Three Years from GPT-3 to Gemini 3

Perceived Progress and Capabilities

  • Many see Gemini 3 as a substantial step up: useful for coding, product design discussions, math help, and high-quality editing. Some report 2–3x productivity or quality gains (e.g., faster code, better emails, thesis support).
  • Others argue demos are cherry‑picked. The “PhD‑level” paper is criticized as pattern‑matching and cargo cult research rather than genuine insight.
  • Several describe the models as “competent grad student” or “intermediate dev” alternating with “raving lunatic.” You still need domain knowledge to validate outputs.
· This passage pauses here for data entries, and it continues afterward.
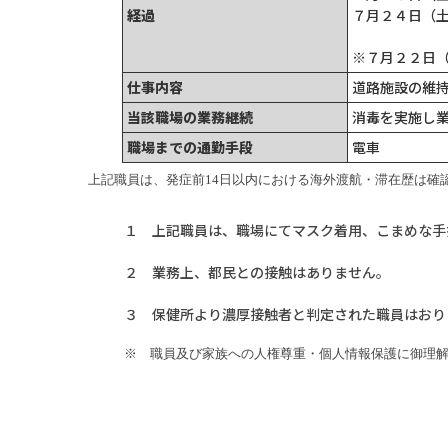
経過
７月２４日（
※７月２２日
仕事内容
道路施設の維
当該職場の業務継続
消毒を実施し
職場までの通勤手段
電車
上記職員は、発症前14日以内における海外渡航・滞在歴は確
１ 上記職員は、職場にてマスク着用、こまめな手
２ 業務上、都民との接触はありません。
３ 保健所より濃厚接触者と判定された職員はおり
※ 職員及び家族への人権尊重・個人情報保護に御理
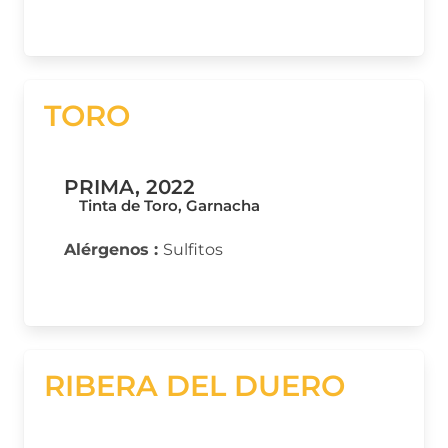
TORO
PRIMA, 2022
Tinta de Toro, Garnacha
Alérgenos :
Sulfitos
RIBERA DEL DUERO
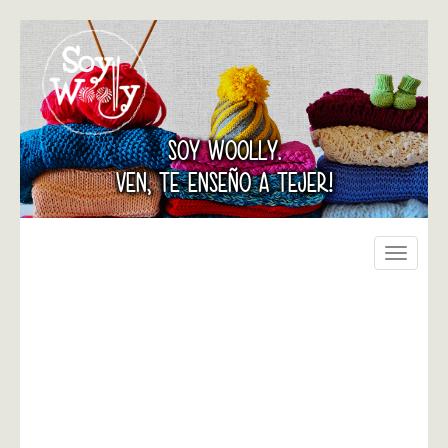
SOY WOOLLY.
VEN, TE ENSEÑO A TEJER!
Toggle
navigati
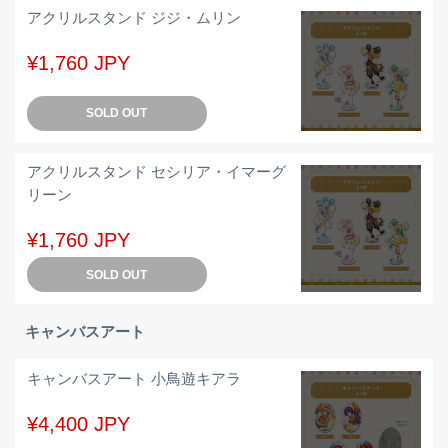
アクリルスタンド ジジ・ムリン
¥1,760 JPY
SOLD OUT
アクリルスタンド セシリア・イマーグ
リーン
¥1,760 JPY
SOLD OUT
キャンバスアート
キャンバスアート 小鳥遊キアラ
¥4,400 JPY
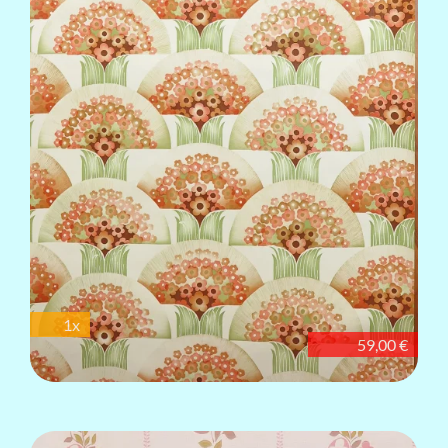
1x
59,00 €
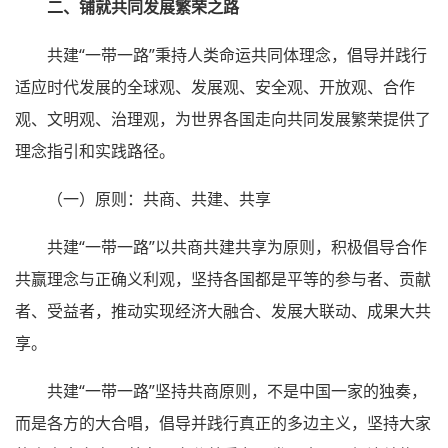
二、铺就共同发展繁荣之路
共建“一带一路”秉持人类命运共同体理念，倡导并践行
适应时代发展的全球观、发展观、安全观、开放观、合作
观、文明观、治理观，为世界各国走向共同发展繁荣提供了
理念指引和实践路径。
（一）原则：共商、共建、共享
共建“一带一路”以共商共建共享为原则，积极倡导合作
共赢理念与正确义利观，坚持各国都是平等的参与者、贡献
者、受益者，推动实现经济大融合、发展大联动、成果大共
享。
共建“一带一路”坚持共商原则，不是中国一家的独奏，
而是各方的大合唱，倡导并践行真正的多边主义，坚持大家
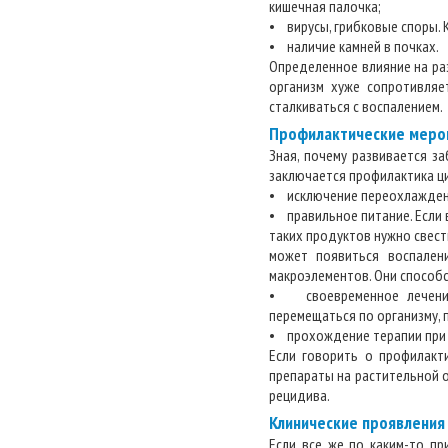
кишечная палочка;
• вирусы, грибковые споры. 
• наличие камней в почках.
Определенное влияние на ра
организм хуже сопротивляе
сталкиваться с воспалением.
Профилактические меро
Зная, почему развивается 
заключается профилактика ц
• исключение переохлаждени
• правильное питание. Если 
таких продуктов нужно свест
может появиться воспален
макроэлементов. Они способс
• своевременное лечение 
перемещаться по организму, 
• прохождение терапии при 
Если говорить о профилакт
препараты на растительной 
рецидива.
Клинические проявления
Если все же по каким-то пр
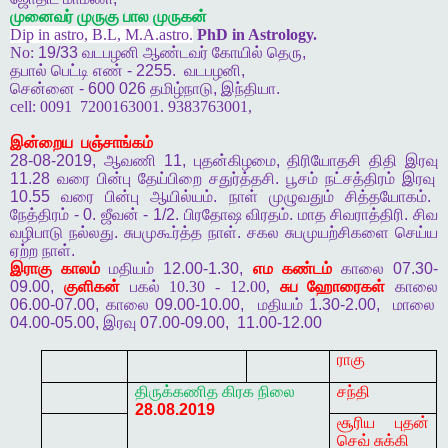
முனைவர்
முருகு
பால
முருகன்
Dip in astro, B.L, M.A.astro.
PhD in Astrology.
No:
19/33
வடபழனி
ஆண்டவர்
கோயில்
தெரு
,
தபால்
பெட்டி
எண்
- 2255.
வடபழனி
,
சென்னை
- 600 026
தமிழ்நாடு
,
இந்தியா
.
cell:
0091
7200163001. 9383763001,
இன்றைய
பஞ்சாங்கம்
28-08-2019,
ஆவணி
11,
புதன்கிழமை
,
திரியோதசி
திதி
இரவு
11.28
வரை
பின்பு
தேய்பிறை
சதுர்த்தசி
.
பூசம்
நட்சத்திரம்
இரவு
10.55
வரை
பின்பு
ஆயில்யம்
.
நாள்
முழுவதும்
சித்தயோகம்
.
நேத்திரம்
- 0.
ஜீவன்
- 1/2.
பிரதோஷ
விரதம்
.
மாத
சிவராத்திரி
.
சிவ
வழிபாடு
நல்லது
.
சுபமுகூர்த்த
நாள்
.
சகல
சுபமுயற்சிகளை
செய்ய
ஏற்ற
நாள்
.
இராகு
காலம்
மதியம்
12.00-1.30,
எம
கண்டம்
காலை
07.30-
09.00,
குளிகன்
பகல் 10.30 - 12.00,
சுப
ஹோரைகள்
காலை
06.00-07.00,
காலை
09.00-10.00,
மதியம்
1.30-2.00,
மாலை
04.00-05.00,
இரவு
07.00-09.00,
11.00-12.00
ராகு
திருக்கணித
கிரக
நிலை
சந்தி
28.08.2019
சூரிய புதன்
செவ் சுக்கி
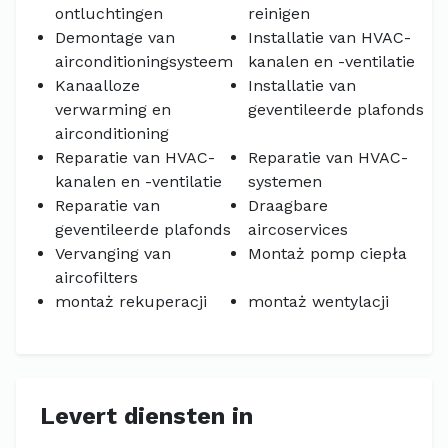
ontluchtingen
reinigen
Demontage van
Installatie van HVAC-
airconditioningsysteem
kanalen en -ventilatie
Kanaalloze
Installatie van
verwarming en
geventileerde plafonds
airconditioning
Reparatie van HVAC-
Reparatie van HVAC-
kanalen en -ventilatie
systemen
Reparatie van
Draagbare
geventileerde plafonds
aircoservices
Vervanging van
Montaż pomp ciepła
aircofilters
montaż rekuperacji
montaż wentylacji
Levert diensten in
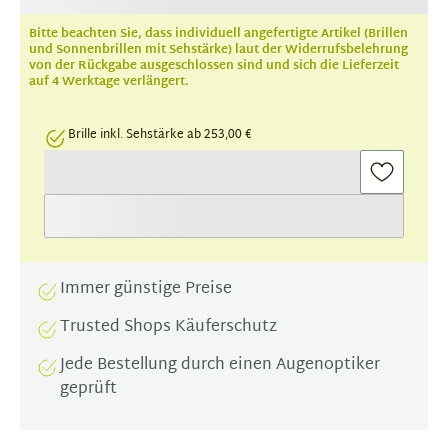
Bitte beachten Sie, dass individuell angefertigte Artikel (Brillen
und Sonnenbrillen mit Sehstärke) laut der Widerrufsbelehrung
von der Rückgabe ausgeschlossen sind und sich die Lieferzeit
auf 4 Werktage verlängert.
Brille inkl. Sehstärke ab 253,00 €
Immer günstige Preise
Trusted Shops Käuferschutz
Jede Bestellung durch einen Augenoptiker
geprüft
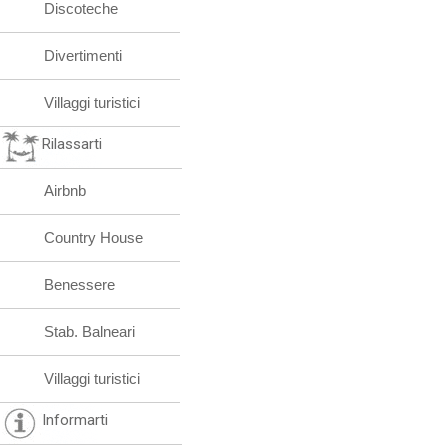
Discoteche
Divertimenti
Villaggi turistici
Rilassarti
Airbnb
Country House
Benessere
Stab. Balneari
Villaggi turistici
Informarti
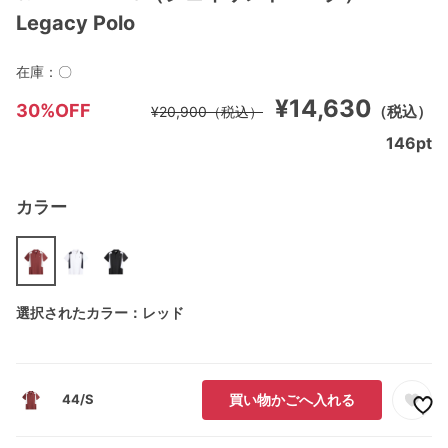
Legacy Polo
在庫：
〇
¥14,630
30%OFF
（税込）
¥20,900
（税込）
146
pt
カラー
選択されたカラー：レッド
44/S
買い物かごへ入れる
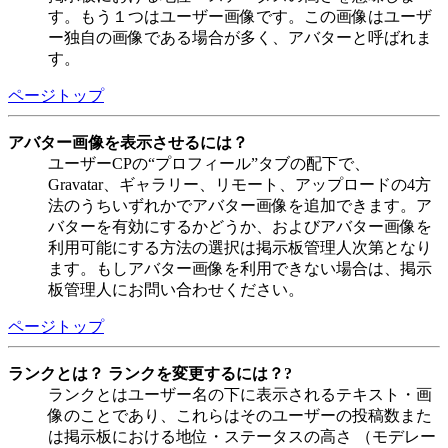
す。もう１つはユーザー画像です。この画像はユーザ
ー独自の画像である場合が多く、アバターと呼ばれま
す。
ページトップ
アバター画像を表示させるには？
ユーザーCPの“プロフィール”タブの配下で、
Gravatar、ギャラリー、リモート、アップロードの4方
法のうちいずれかでアバター画像を追加できます。ア
バターを有効にするかどうか、およびアバター画像を
利用可能にする方法の選択は掲示板管理人次第となり
ます。もしアバター画像を利用できない場合は、掲示
板管理人にお問い合わせください。
ページトップ
ランクとは？ ランクを変更するには？?
ランクとはユーザー名の下に表示されるテキスト・画
像のことであり、これらはそのユーザーの投稿数また
は掲示板における地位・ステータスの高さ （モデレー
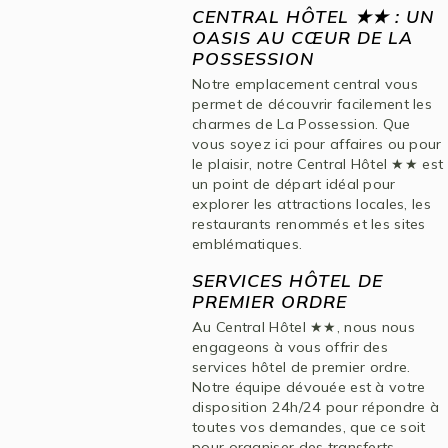
CENTRAL HÔTEL ★★ : UN
OASIS AU CŒUR DE LA
POSSESSION
Notre emplacement central vous
permet de découvrir facilement les
charmes de La Possession. Que
vous soyez ici pour affaires ou pour
le plaisir, notre Central Hôtel ★★ est
un point de départ idéal pour
explorer les attractions locales, les
restaurants renommés et les sites
emblématiques.
SERVICES HÔTEL DE
PREMIER ORDRE
Au Central Hôtel ★★, nous nous
engageons à vous offrir des
services hôtel de premier ordre.
Notre équipe dévouée est à votre
disposition 24h/24 pour répondre à
toutes vos demandes, que ce soit
pour organiser des transferts,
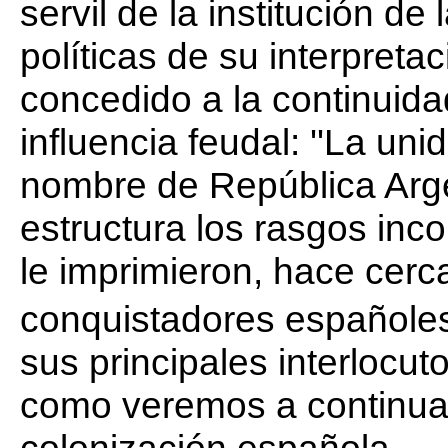
servil de la institución d
políticas de su interpreta
concedido a la continuida
influencia feudal: ''La un
nombre de República Arg
estructura los rasgos inc
le imprimieron, hace cerc
conquistadores españoles
sus principales interlocut
como veremos a continuaci
colonización española.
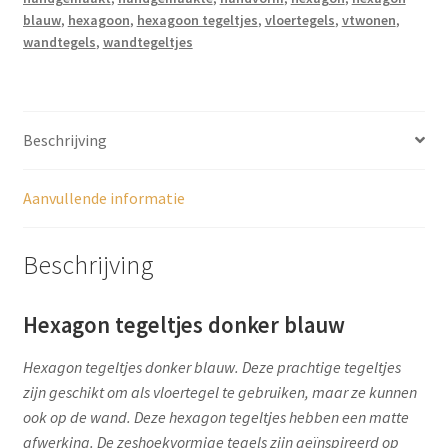
aantal
blauw
,
hexagoon
,
hexagoon tegeltjes
,
vloertegels
,
vtwonen
,
wandtegels
,
wandtegeltjes
Beschrijving
Aanvullende informatie
Beschrijving
Hexagon tegeltjes donker blauw
Hexagon tegeltjes donker blauw. Deze prachtige tegeltjes
zijn geschikt om als vloertegel te gebruiken, maar ze kunnen
ook op de wand. Deze hexagon tegeltjes hebben een matte
afwerking. De zeshoekvormige tegels zijn geïnspireerd op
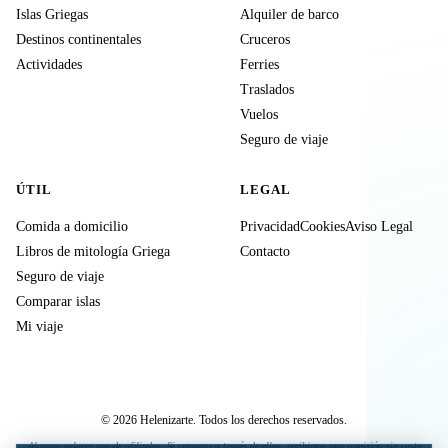
Islas Griegas
Alquiler de barco
Destinos continentales
Cruceros
Actividades
Ferries
Traslados
Vuelos
Seguro de viaje
ÚTIL
LEGAL
Comida a domicilio
Privacidad
Cookies
Aviso Legal
Libros de mitología Griega
Contacto
Seguro de viaje
Comparar islas
Mi viaje
© 2026 Helenizarte. Todos los derechos reservados.
Algunos enlaces son de afiliados. Si compras a través de ellos, recibimos una comisión sin coste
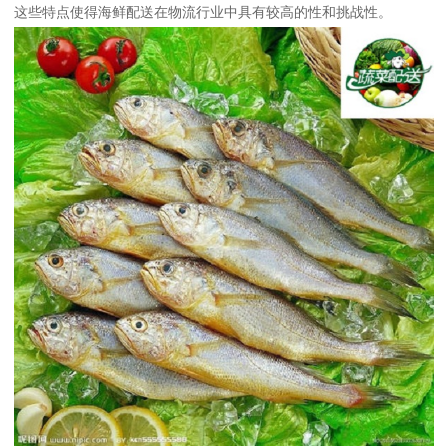
这些特点使得海鲜配送在物流行业中具有较高的性和挑战性。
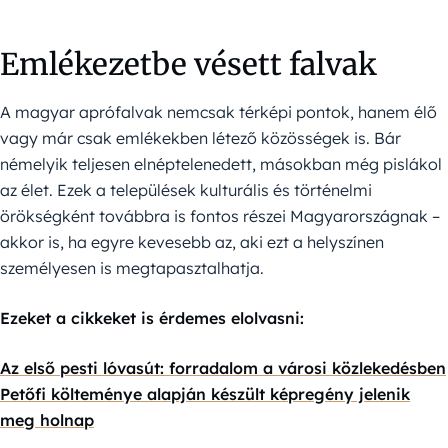
Emlékezetbe vésett falvak
A magyar aprófalvak nemcsak térképi pontok, hanem élő
vagy már csak emlékekben létező közösségek is. Bár
némelyik teljesen elnéptelenedett, másokban még pislákol
az élet. Ezek a települések kulturális és történelmi
örökségként továbbra is fontos részei Magyarországnak –
akkor is, ha egyre kevesebb az, aki ezt a helyszínen
személyesen is megtapasztalhatja.
Ezeket a cikkeket is érdemes elolvasni:
Az első pesti lóvasút: forradalom a városi közlekedésben
Petőfi költeménye alapján készült képregény jelenik
meg holnap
Hallucinations, Reliability, and Gell‑Mann Effect

  • Hallucinations are seen as changed, not solved: fewer obvious factual glitches, more confident, self‑justifying nonsense (invented APIs, references, or methods).
  • Users note self‑contradictory reasoning and “embarrassed” behavior when models are corrected.
  • Multiple comments liken trust in AI on unfamiliar topics to the Gell‑Mann amnesia effect: you see errors in your own field yet assume quality elsewhere.

Interfaces and UX: Text vs Voice vs Generative UI

  • Strong defense of text: high information density, easy to skim, quote, and iterate. Many power users prefer chat/CLI over video or voice.
  • Others praise voice interaction (e.g., in cars, brainstorming), but complain about overly perky personalities and slowness.
  • Some expect multimodal agents and “generative UI” (dynamic, model‑designed interfaces) to be the next big shift; others think plain textboxes, tables, and graphs will remain dominant because humans haven’t changed.

Research, Novelty, and Cognitive Atrophy

  • In math and research, models help with calculations, literature surfacing, and idea refinement, but often just regurgitate known results unless heavily guided.
  • Several argue current LLMs are “huge librarians,” structurally biased toward the most probable answer, not genuine novelty.
  • There’s concern about “neural atrophy” as people offload more thinking to AI; historical analogies to books and calculators are debated.

Coding, Agents, and Security

  • Heavy use of AI for coding: “vibecoding” entire apps, then reviewing and steering, is becoming common for some; others find the same models stubborn, context‑blind, and grifty.
  • Agentic tools that can run commands or edit files raise security concerns. Some only run them in containers/VMs; others grant full access, relying on permission prompts or YOLO attitudes.
  • Worry that we’ve regressed on basic security norms by piping proprietary code and system access into opaque third‑party models.

Economics, Education, and Jobs

  • Debate over whether the massive AI spend is exceptional versus what other sectors get, and whether it’s delivering commensurate real‑world gains.
  • Long tangent on education quality, literacy, and teacher pay: some argue we should invest in human education rather than AI; others say schooling is failing regardless of funding.
  • Developers are split between anxiety about job loss (especially for routine/CRUD work) and optimism that their individual leverage and the market for custom software will expand.